Ein Ausblick auf das Unbekannte
Bei all diesen ergreifenden Eindrücken bleibt jedoch eines festzuhalten: Zwei Stunden fühlten sich an wie ein winziger Tropfen in einem Ozean aus Horror. Die Genauigkeit der Soundeffekte, die Düsternis der Umgebungen und die Bedrohung durch die Abominations sorgen dafür, dass ich noch mehr erfahren möchte. Cronos: The New Dawn hat sich als ernstzunehmender Kandidat für die Rückkehr des Survival-Horrors etabliert, einer schleichenden Rückkehr zu den Wurzeln des Genres. Die Entdeckerherausforderungen stehen bereits vor der Tür, und selbst die Zeitreise-Komponente, die ich in dieser ersten Testphase noch nicht berühren konnte, verspricht interessante Wendungen.

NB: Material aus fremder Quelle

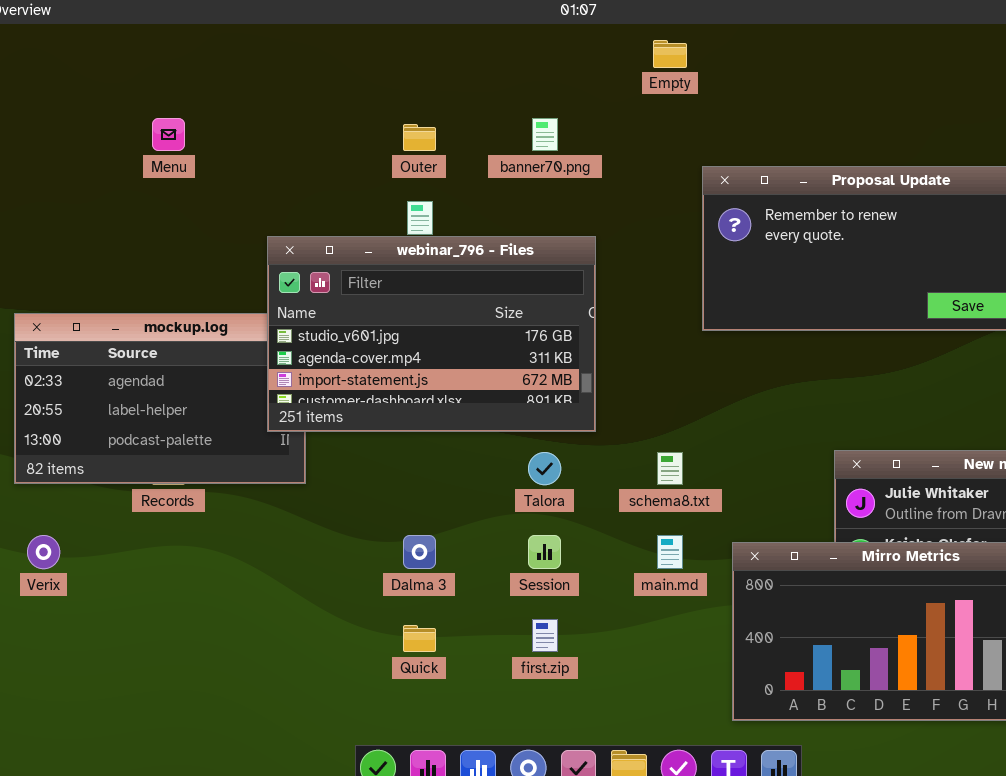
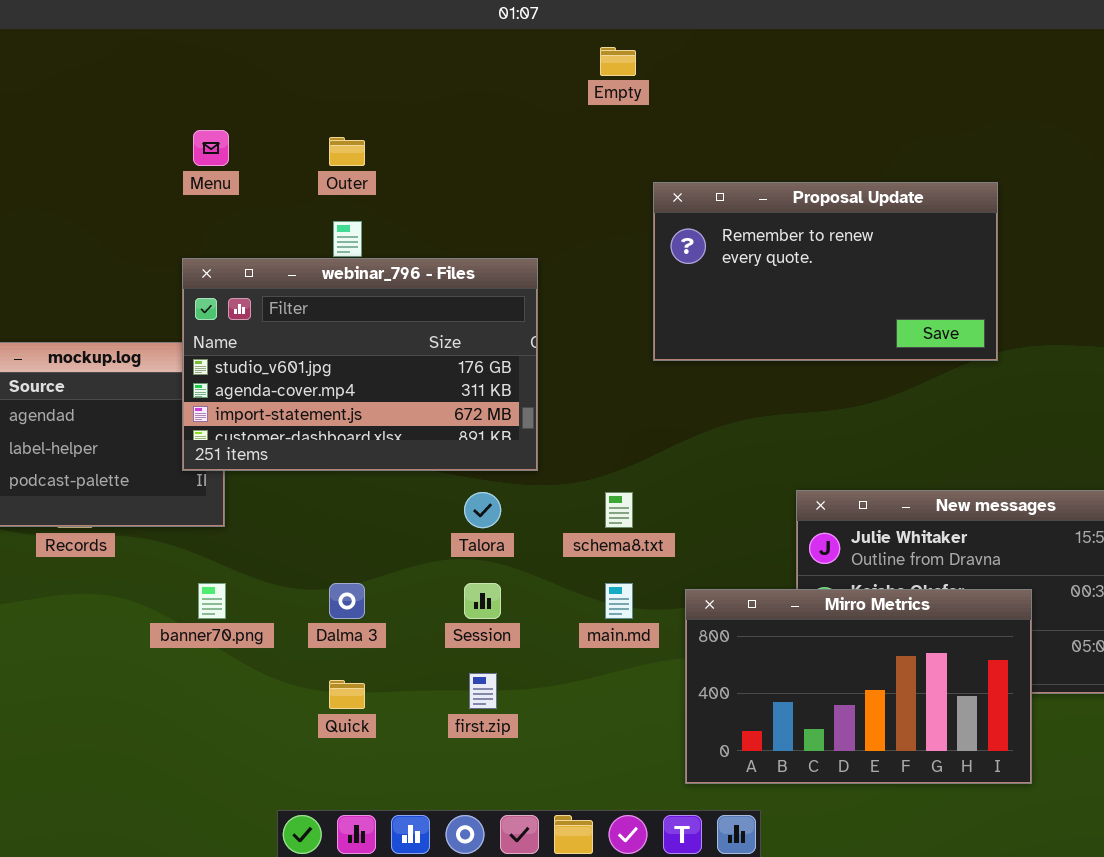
Menu: [152,118,185,151] -> [193,130,229,166], moved
banner70.png: [532,118,558,151] -> [198,583,226,619], moved

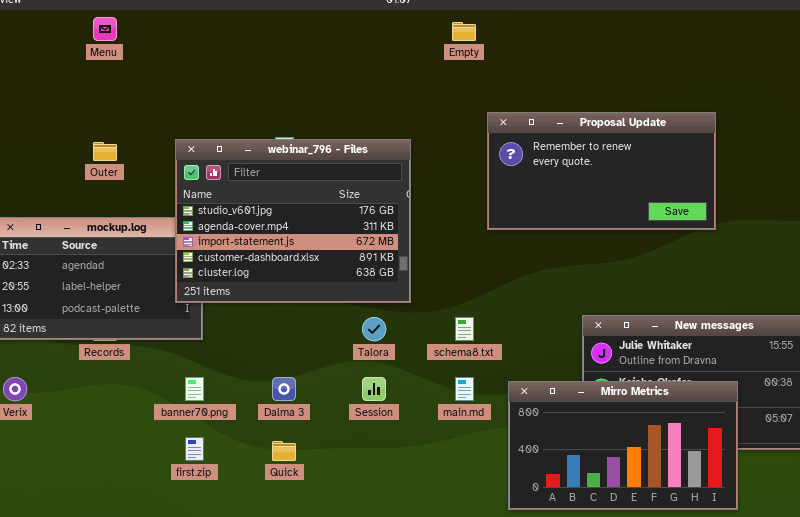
Menu: [193,130,229,166] -> [93,17,117,41], moved
Outer: [329,137,365,166] -> [93,142,117,161], moved
webinar_796 - Files: [182,258,538,471] -> [175,139,411,303], resized
first.zip: [469,673,497,709] -> [185,437,204,461], moved

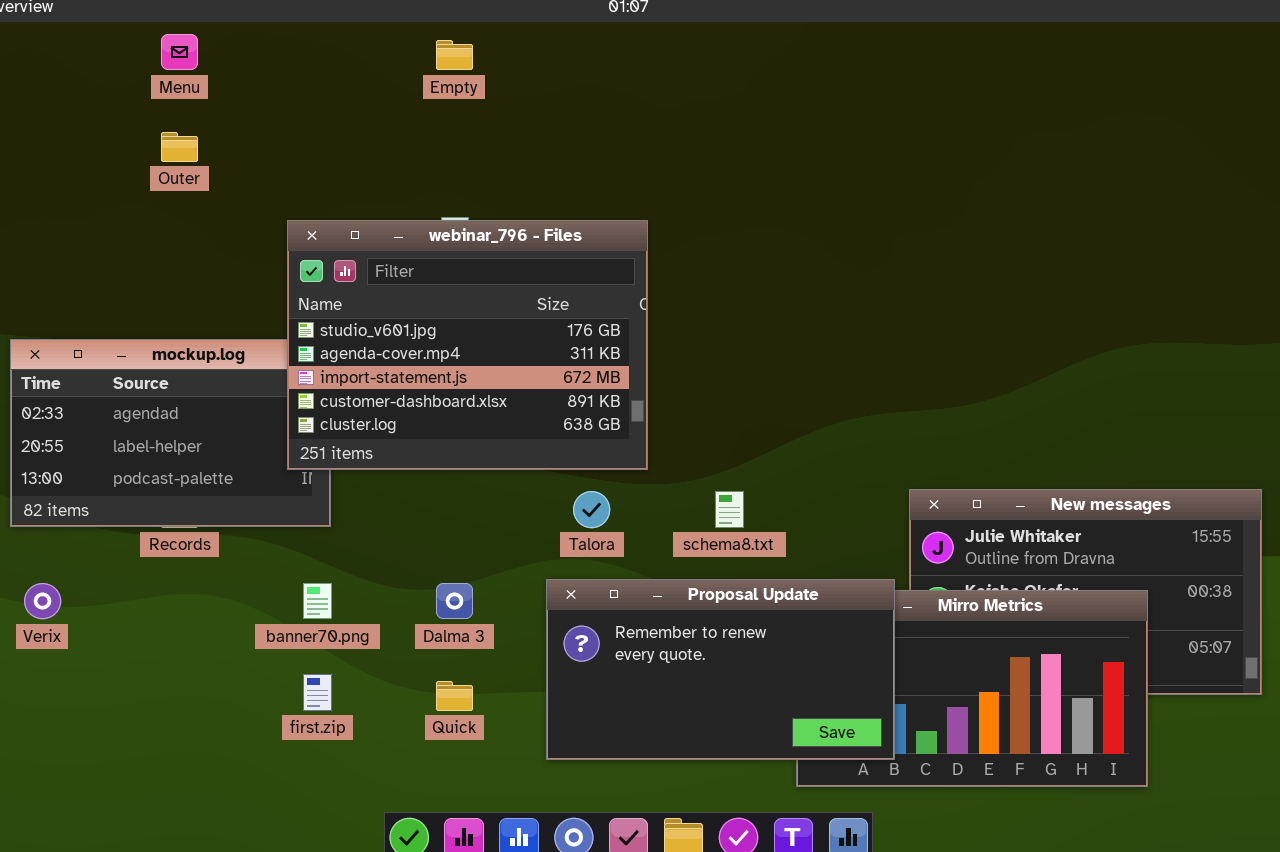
Empty: [452,22,476,41] -> [436,40,473,70], moved
Proposal Update: [487,112,716,230] -> [546,579,895,760], moved
Outer: [93,142,117,161] -> [161,132,198,162], moved

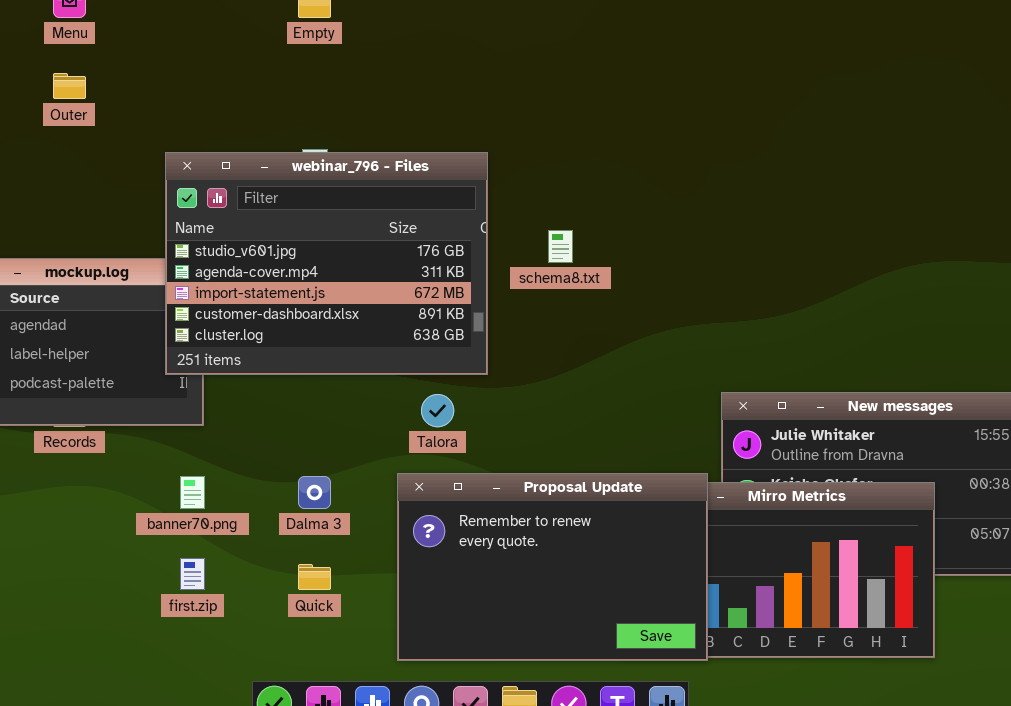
schema8.txt: [715,491,744,528] -> [548,230,573,263], moved
Proposal Update: [546,579,895,760] -> [397,473,708,661], resized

Die Release-Infos zum Spiel stehen noch aus; Fall 2025 hallt jedoch wie ein schreckliches Versprechen im Hinterkopf. Bloober Team hat sich hohe Ziele gesetzt, und während ich diese düstere Welt verlasse, bleiben die Fragen, der Schrecken und die Neugier wie ein Schatten an meiner Seite. Cronos wird uns nicht nur wieder in den Untergang führen, sondern könnte uns auch in eine Geschichte entführen, die über den simplen Schrecken hinausgeht und am Ende vielleicht auch etwas Licht ins Dunkel bringen könnte.